**Exercices**
**1.** Indiquez si chacune des affirmations suivantes concorde avec le texte sur la protection des libertés, en répondant par oui ou par non et en citant textuellement les mots qui tranchent. (a) Seul l'État peut assurer la protection des libertés. (b) La tradition libérale tient tout pouvoir pour mauvais en soi. (c) Rousseau et Marx jugent possible une réconciliation entre pouvoir et liberté.
**2.** Résumez en deux phrases le texte sur la protection des libertés.
**3.** Recopiez le passage du texte sur la protection des libertés qui commence aux mots « Cette protection, seul » et s'arrête après « tous les équilibres. ».

**Texte fourni**
──────────────────────────────

La nécessité d'une protection nait de l'existence d'une menace, et la protection, pour être efficace, doit s'adapter à la menace. H faut donc, avant tout, la préciser.
Contre qui la protection des libertés doit-elle être organisée ? A cette question liminaire, la tradition libérale répond en désignant le pouvoir comme l'ennemi-né des libertés.
Ce n'est pourtant pas le seul : les rapports entre particuliers recèlent des situations dangereuses pour les libertés ; seule une protection organisée peut conjurer ces menaces.
Cette protection, seul l'Etat est en mesure de l'assurer. Ainsi apparait d'emblée l'ambiguïté de sa position à l'égard des libertés : il est, à la fois, menace, et protection. L'affaiblir, c'est alléger la menace, mais diminuer la protection. Le renforcer, c'est prendre le risque inverse. L'option dépasse, dans ses conséquences, le seul domaine des libertés : elle se répercute sur l'ensemble des structures constitutionnelles. La solution ne peut résider que dans un équilibre, fragile et précaire comme tous les équilibres.
1 | LA PROTECTION DES LIBERTÉS CONTRE LE POUVOIR
Le pouvoir est-il, par nature, l'ennemi de la liberté ? On a vu que Rousseau, et Marx, par des voies différentes (supra, p. 50), le contestent, et affirment la possibilité d'une réconciliation entre pouvoir et liberté. C'est ce postulat qui fondait le droit positif des libertés en URSS et dans les pays de l'Est.
La tradition libérale est en sens inverse. Elle pense, avec Montesquieu, que « tout homme qui détient du pouvoir est porté à en abuser », avec Lord Acton, que « le pouvoir rend fou, et que le pouvoir absolu rend fou absolument ». Une expérience à laquelle on ne connait guère d'exceptions la confirme dans cette certitude.
Certains la poussent à l'outrance : c'est la position de l'anarchisme, pour lequel tout pouvoir est mauvais en soi, et, sous une forme atténuée, celle d'Alain (Le citoyen contre le pouvoir, Essai d'une doctrine radicale). La tradition libérale, moins absolue, n'en affirme pas moins la nécessité de protéger la liberté avant tout contre le pouvoir, même si son organisation démocratique atténue la menace qu'il porte en lui.

──────────────────────────────

**Données fournies**
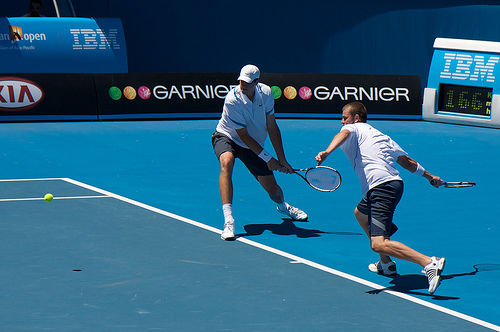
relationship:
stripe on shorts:
[369, 214, 392, 232] [356, 177, 403, 235]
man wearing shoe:
[312, 106, 448, 298] [421, 256, 446, 296]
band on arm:
[416, 161, 425, 179] [398, 155, 445, 185]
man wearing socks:
[210, 63, 308, 243] [222, 199, 234, 219]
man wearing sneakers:
[210, 63, 308, 243] [222, 223, 238, 243]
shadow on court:
[365, 257, 479, 300] [3, 119, 499, 329]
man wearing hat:
[210, 63, 308, 243] [234, 63, 259, 83]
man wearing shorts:
[312, 106, 448, 298] [352, 179, 401, 237]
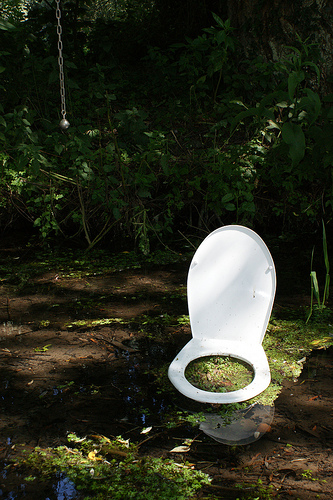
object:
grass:
[0, 0, 333, 500]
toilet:
[166, 224, 276, 406]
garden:
[0, 0, 333, 500]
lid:
[167, 225, 277, 405]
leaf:
[239, 198, 257, 216]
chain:
[54, 1, 66, 119]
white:
[168, 224, 276, 405]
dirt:
[0, 245, 333, 499]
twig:
[87, 332, 127, 353]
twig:
[42, 335, 68, 343]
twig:
[14, 354, 58, 363]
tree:
[0, 0, 333, 257]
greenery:
[0, 0, 332, 259]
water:
[0, 284, 333, 498]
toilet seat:
[167, 338, 272, 405]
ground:
[0, 230, 333, 500]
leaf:
[118, 198, 134, 209]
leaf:
[109, 202, 125, 220]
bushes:
[0, 0, 333, 249]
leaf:
[114, 144, 130, 163]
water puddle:
[0, 267, 333, 500]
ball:
[59, 118, 71, 133]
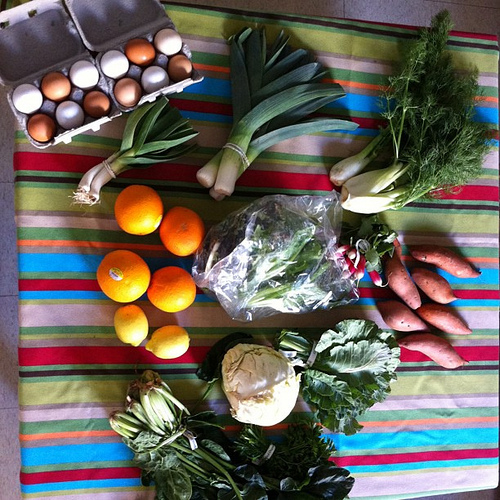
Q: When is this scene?
A: Daytime.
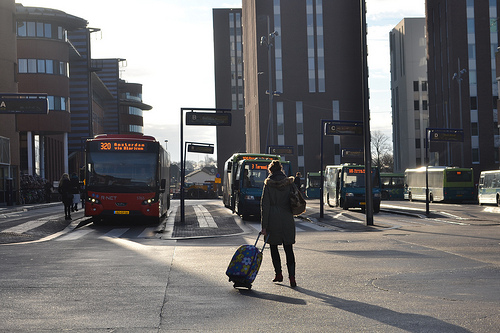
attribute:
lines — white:
[24, 208, 98, 252]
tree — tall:
[371, 127, 390, 166]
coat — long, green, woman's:
[263, 175, 305, 244]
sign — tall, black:
[428, 129, 470, 144]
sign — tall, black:
[320, 121, 367, 136]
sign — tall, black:
[181, 105, 233, 128]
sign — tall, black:
[189, 139, 217, 154]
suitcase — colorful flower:
[226, 229, 271, 293]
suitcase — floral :
[221, 239, 262, 294]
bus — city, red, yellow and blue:
[82, 131, 169, 228]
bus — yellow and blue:
[323, 163, 380, 210]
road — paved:
[4, 198, 497, 332]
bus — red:
[325, 159, 379, 211]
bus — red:
[401, 160, 477, 204]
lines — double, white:
[185, 200, 226, 236]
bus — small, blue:
[60, 98, 190, 230]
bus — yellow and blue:
[402, 167, 479, 206]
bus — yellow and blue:
[228, 158, 289, 220]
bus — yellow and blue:
[479, 169, 499, 205]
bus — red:
[70, 121, 181, 246]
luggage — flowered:
[193, 225, 299, 302]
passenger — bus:
[258, 159, 303, 291]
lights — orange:
[101, 141, 150, 153]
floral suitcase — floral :
[221, 223, 274, 292]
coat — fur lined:
[254, 163, 305, 253]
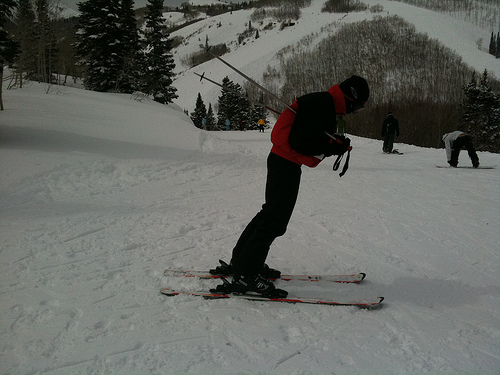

──────────────────────────────

**Réponses par numéro**
**1.**
(a) Oui : « Cette protection, seul l'Etat est en mesure de l'assurer. »
(b) Non : c'est « la position de l'anarchisme, pour lequel tout pouvoir est mauvais en soi », alors que « La tradition libérale, moins absolue, n'en affirme pas moins la nécessité de protéger la liberté avant tout contre le pouvoir ».
(c) Oui : « Rousseau, et Marx, par des voies différentes (supra, p. 50), le contestent, et affirment la possibilité d'une réconciliation entre pouvoir et liberté. »

**2.** Les libertés sont menacées par le pouvoir, que la tradition libérale désigne comme leur ennemi-né, mais aussi par les rapports entre particuliers, et seul l'État peut les protéger, ce qui fait de lui à la fois une menace et une protection. Contrairement à Rousseau et à Marx, qui croient à une réconciliation entre pouvoir et liberté, la tradition libérale, moins absolue que l'anarchisme, affirme qu'il faut protéger la liberté avant tout contre le pouvoir.

**3.**
Cette protection, seul l'Etat est en mesure de l'assurer. Ainsi apparait d'emblée l'ambiguïté de sa position à l'égard des libertés : il est, à la fois, menace, et protection. L'affaiblir, c'est alléger la menace, mais diminuer la protection. Le renforcer, c'est prendre le risque inverse. L'option dépasse, dans ses conséquences, le seul domaine des libertés : elle se répercute sur l'ensemble des structures constitutionnelles. La solution ne peut résider que dans un équilibre, fragile et précaire comme tous les équilibres.